On Christmas Eve, instead of going to a beautiful
candlelight service and coming home to read “A Night Before Christmas,” I was in
a hotel room watching the one TV channel available in English and eating chips
from a shack down the road. And on
Christmas morning, instead of waking up to the white snow covering the ground,
I woke up to the sandy beach and crystal clear water of Thailand. And finally,
while I usually would be resting after opening presents with family with “A
Christmas Story” playing 24/7 in the background, I was looking for an internet
signal so that I could Skype with a few family members and friends.

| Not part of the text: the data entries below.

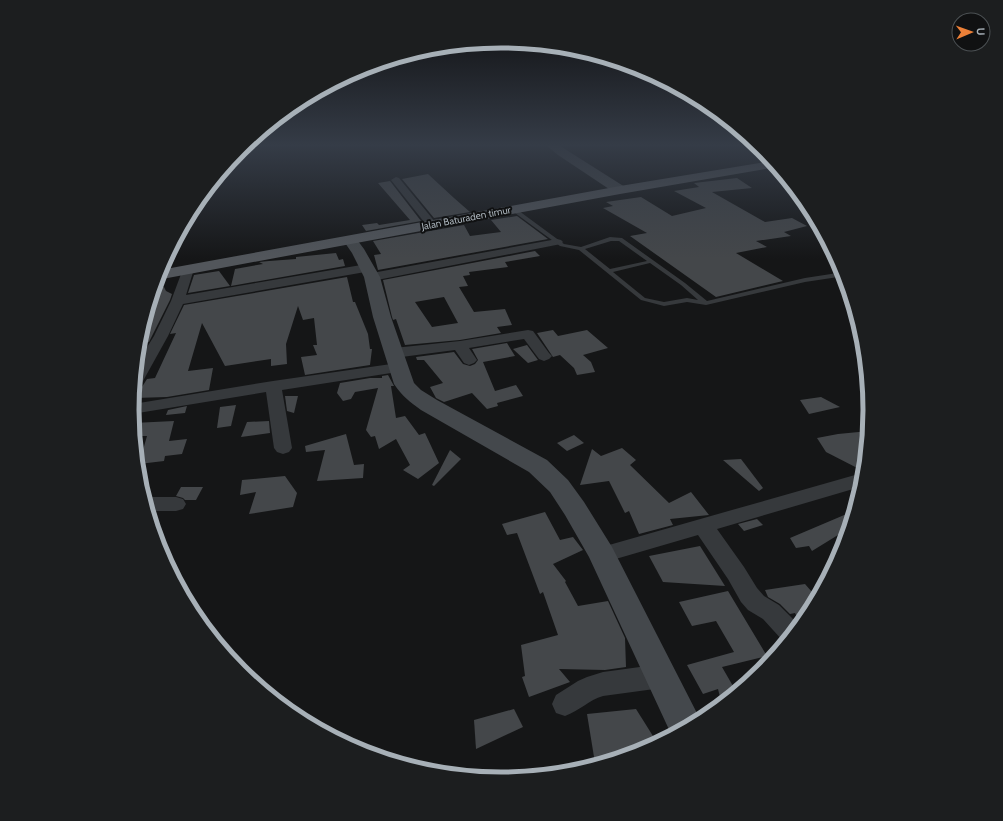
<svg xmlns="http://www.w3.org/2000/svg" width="1003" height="821" font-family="Cabin,sans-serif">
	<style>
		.building { fill: #44474a; fill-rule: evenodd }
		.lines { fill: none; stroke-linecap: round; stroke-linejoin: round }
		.lane { fill: #36393c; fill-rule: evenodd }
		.street { fill: #36393c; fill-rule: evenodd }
		.secondary { fill: #44484c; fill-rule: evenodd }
		.primary { fill: #52565b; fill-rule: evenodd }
		.labels { text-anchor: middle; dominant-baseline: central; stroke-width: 4; stroke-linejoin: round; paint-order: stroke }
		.far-street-label { font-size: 10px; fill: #a7b0b7; stroke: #101112 }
		.rim { fill: none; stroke: #a7b0b7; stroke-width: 5 }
	</style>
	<rect width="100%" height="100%" fill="#151617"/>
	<g class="building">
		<polygon points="428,174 454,198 470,212 434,218 402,179"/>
		<polygon points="737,178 752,188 712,192 765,222 792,218 807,226 784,232 791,236 756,241 767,247 736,253 783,281 716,297 630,236 647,233 603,208 613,206 606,202 641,197 672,216 706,208 674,191 699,187 694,183"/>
		<polygon points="390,181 421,221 366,231 362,225 377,223 379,225 410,220 378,183"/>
		<polygon points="517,216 548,239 378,270 374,255 381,254 373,241 464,225 470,236 501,232 491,220"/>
		<path d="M 535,251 L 540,256 L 505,262 L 508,267 L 469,272 L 470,275 L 463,276 L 468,286 L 459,287 L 474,312 L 505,309 L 512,325 L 497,327 L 501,333 L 460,340 L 405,345 L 396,319 L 393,320 L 392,317 L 383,280 ZM 444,297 L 458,323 L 432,327 L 415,302 Z"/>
		<polygon points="336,253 339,260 343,259 345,266 231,286 235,269 263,264 259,262 269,261 296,259 296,257"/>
		<polygon points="219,271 230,286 188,293 194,275"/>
		<polygon points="347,277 353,302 355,302 368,334 370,349 372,349 370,365 305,375 301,357 317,355 313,345 317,345 314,318 303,320 298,306 286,344 287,364 271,366 271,359 225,366 202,323 188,371 213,368 209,390 167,397 135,398 147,379 155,378 176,333 170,334 184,305"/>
		<polygon points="164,287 166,291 172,294 170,300 149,342 138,345 139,338 154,289"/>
		<polygon points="553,330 558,336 587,330 608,348 583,355 591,362 595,372 577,375 574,368 560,355 553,357 537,333"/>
		<polygon points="507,343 515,356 483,362 495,391 516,385 523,396 497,403 498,406 487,409 472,393 444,402 436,398 430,387 443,383 424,360 417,360 416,357 454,352 463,364 470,366 475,364 478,360 472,349"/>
		<polygon points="527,345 538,360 528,363 513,349"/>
		<polygon points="388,375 394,386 391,386 396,418 405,416 419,435 425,433 439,463 418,479 403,470 410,465 396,439 379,449 375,436 371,437 366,430 378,388 355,392 351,399 343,401 337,393 340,383 370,378 382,378 382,376"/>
		<polygon points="285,396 298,396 294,413 287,411"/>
		<polygon points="821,397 840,407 809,414 800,400"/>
		<polygon points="236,405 231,426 217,428 220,407"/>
		<polygon points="187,406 185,413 166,415 168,410"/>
		<polygon points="174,421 169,441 187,439 182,454 165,456 164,461 139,464 147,436 135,436 133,423"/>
		<polygon points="269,421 270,433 241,437 247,422"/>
		<polygon points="869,431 865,472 826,452 817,438 838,434"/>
		<polygon points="346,434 354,465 364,464 363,478 317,481 325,450 306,452 305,446"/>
		<polygon points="574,435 584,443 567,451 557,443"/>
		<polygon points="622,448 636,460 630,465 669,503 691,492 709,515 670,519 673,525 639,534 629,511 625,513 609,481 580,485 592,449 601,456"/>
		<polygon points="450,450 461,459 434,486 432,485"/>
		<polygon points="741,459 763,488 759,491 723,460"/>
		<polygon points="285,476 297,493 293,507 249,514 256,492 240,495 242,480"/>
		<polygon points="181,487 203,487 196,500 185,500 183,498 176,496"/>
		<polygon points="856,510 844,547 838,535 812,551 809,546 796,548 790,538"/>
		<polygon points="545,512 560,540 573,537 583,550 553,564 566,581 565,582 578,606 608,601 625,638 626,667 605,670 559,669 570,682 529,697 522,677 525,676 521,645 558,635 543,592 540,594 517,533 507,535 502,524"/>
		<polygon points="757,519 763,525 744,531 738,524"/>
		<polygon points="700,546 725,586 663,582 649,556"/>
		<polygon points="805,584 818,599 809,616 801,625 795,613 790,614 780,604 768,597 765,590"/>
		<polygon points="728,591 767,656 722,667 737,693 722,705 718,689 703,694 687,665 734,652 716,621 692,626 679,602"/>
		<polygon points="514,709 523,727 476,749 474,720"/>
		<polygon points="636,709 658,744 643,752 595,763 587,714"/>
	</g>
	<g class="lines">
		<path class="lane" d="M 511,208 L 515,208 L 564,244 L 581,247 L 610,237 L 622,238 L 685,283 L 707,301 L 805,278 L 844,272 L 845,276 L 805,282 L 706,305 L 687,302 L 664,306 L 641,300 L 579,250 L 560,246 L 511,210 ZM 611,241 L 619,241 L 647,261 L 610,269 L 585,249 ZM 650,263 L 681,285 L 698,300 L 687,298 L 664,302 L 645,298 L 613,272 Z"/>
		<g class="street">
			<polygon points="396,177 399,178 436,223 437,225 436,227 428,227 391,180"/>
			<polygon points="557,239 561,240 563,242 561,244 372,281 368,280 366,277 368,274 372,273"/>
			<polygon points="367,264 371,265 373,268 371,271 183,304 168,336 143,381 141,384 134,386 136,365 154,336 171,301 184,266 192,266 194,269 186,295"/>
			<polygon points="528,330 533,331 549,353 552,356 549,359 544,361 539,359 524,339 469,348 477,360 474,363 469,365 464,363 455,350 394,358 389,356 386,353 389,350 394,348 460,341"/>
			<polygon points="398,363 404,365 406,368 404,371 282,390 292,448 289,452 283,454 277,452 274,448 266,392 132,414 133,404 273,381"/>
			<polygon points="862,473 865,474 862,488 860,487 717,529 744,567 757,588 764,596 779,605 800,626 787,643 783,641 763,619 748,610 741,602 728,579 698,535 602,563 594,561 591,555 594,549 602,547"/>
			<polygon points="146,497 176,497 183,499 186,504 183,509 176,511 148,511 144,498"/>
			<path d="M 662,664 L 671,668 L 675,676 L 671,684 L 662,688 L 603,696 C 589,700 579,711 565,716 L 556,713 L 552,704 L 556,695 L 578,681 L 587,677 L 603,672 Z"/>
		</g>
		<g class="secondary">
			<polygon points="545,144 557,144 625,187 626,190 625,193 615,193 558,155"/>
			<path d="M 350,236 L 355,237 L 364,249 L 380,277 L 391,317 L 414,383 L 421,390 L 437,400 L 547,460 L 568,480 L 584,502 L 612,547 L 701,721 L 672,736 L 589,557 L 565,515 L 550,492 L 529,472 L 421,410 C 410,402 402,396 394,384 L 373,317 L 364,277 L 352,253 L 343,240 L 345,237 Z"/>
		</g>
		<polygon class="primary" points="772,161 777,167 620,194 157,280 160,270 620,186"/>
	</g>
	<linearGradient id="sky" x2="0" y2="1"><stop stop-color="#0c0c0d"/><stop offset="0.56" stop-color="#353c47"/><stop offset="1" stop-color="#353c47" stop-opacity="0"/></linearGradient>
	<rect width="1003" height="259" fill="url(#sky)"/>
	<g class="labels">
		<g class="far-street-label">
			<text transform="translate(466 218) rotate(-11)">Jalan Baturaden timur</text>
		</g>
	</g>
	<path d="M0 0H1003V821H0ZM139 410a362 362 0 1 1 724 0a362 362 0 1 1-724 0Z" fill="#1c1e1f" fill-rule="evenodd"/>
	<path class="rim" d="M139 410a362 362 0 1 1 724 0a362 362 0 1 1-724 0Z"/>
	<g transform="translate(971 32) rotate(88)"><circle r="19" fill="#101112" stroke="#4c5154"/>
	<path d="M0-3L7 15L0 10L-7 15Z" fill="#ec8038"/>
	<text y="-6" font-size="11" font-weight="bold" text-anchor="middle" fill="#a7b0b7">U</text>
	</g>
</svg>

While it didn’t feel like that much of a sacrifice to be
sitting on the beautiful sunny beach instead of at home in the snow, the
reality of living in Thailand did hit me as I missed my family, friends, and
Christmas traditions. Yet God blessed me immensely by sending my mom to me to
celebrate Christmas, experience my life in Thailand, and simply to love me by spoiling
me with nights at hotels with comfortable beds, cheeseburgers, and gifts from
America.
So honestly…the reality of my first Christmas away from home
hit me a bit later after I was back on my own, getting ready to start back at
work. Actually, the reality of everything hit me…hard.
I wanted to go back to my nice Christmas vacation, laying in
a hammock staring out at the ocean, forgetting about my daily life in Thailand.
Really, I just wanted to hide.
I wanted to hide from the darkness I feel as I walk down the
street. I wanted to hide from the fact that there are thousands of girls and
boys selling their bodies not far from me as I go to sleep at night, many of
which have no choice. I wanted to hide from the fact that there are slums just
walking distance away from where I live in my comparatively nice comfortable
house. I wanted to shut my eyes and ears from the families sitting in prison,
because they have been trafficked into Thailand and now stuck with no proper
documentation and no country wanting to take responsibility.
And more than anything, I wanted to hide from the fact that
I feel so hopeless in the midst of it all. I didn’t want to face the fact that
I’ve been here for over 5 months now and still feel like there is so much more
I could be doing.I wanted to close my eyes and escape the pain and and feelings
of guilt.
But then God pointed me back to the cross….and spoke over
me:
It is enough.
He is enough.
As we just celebrated: Jesus Christ, came as a baby to save
this world of lost, broken, and hurting people. And His sacrifice is
enough.
Do I always see the reason that I’m here? Do I always feel
like I’ve made a difference or that I have a purpose here? No. But has God
called me here? Yes.
And that is enough.
Let me share with you some of the ways we remembered that
this Christmas season here in Pattaya:
Treating our artisans to a special lunch out for Christmas.
Christmas party in the slum.
Christmas caroling.
Sharing the Christmas story...notice who had the privilege of being Mary ; )
The line-up for receiving packages of cookies: I've never seen kids so excited over cookies for Christmas.
Spend this year with me remembering that: He is enough.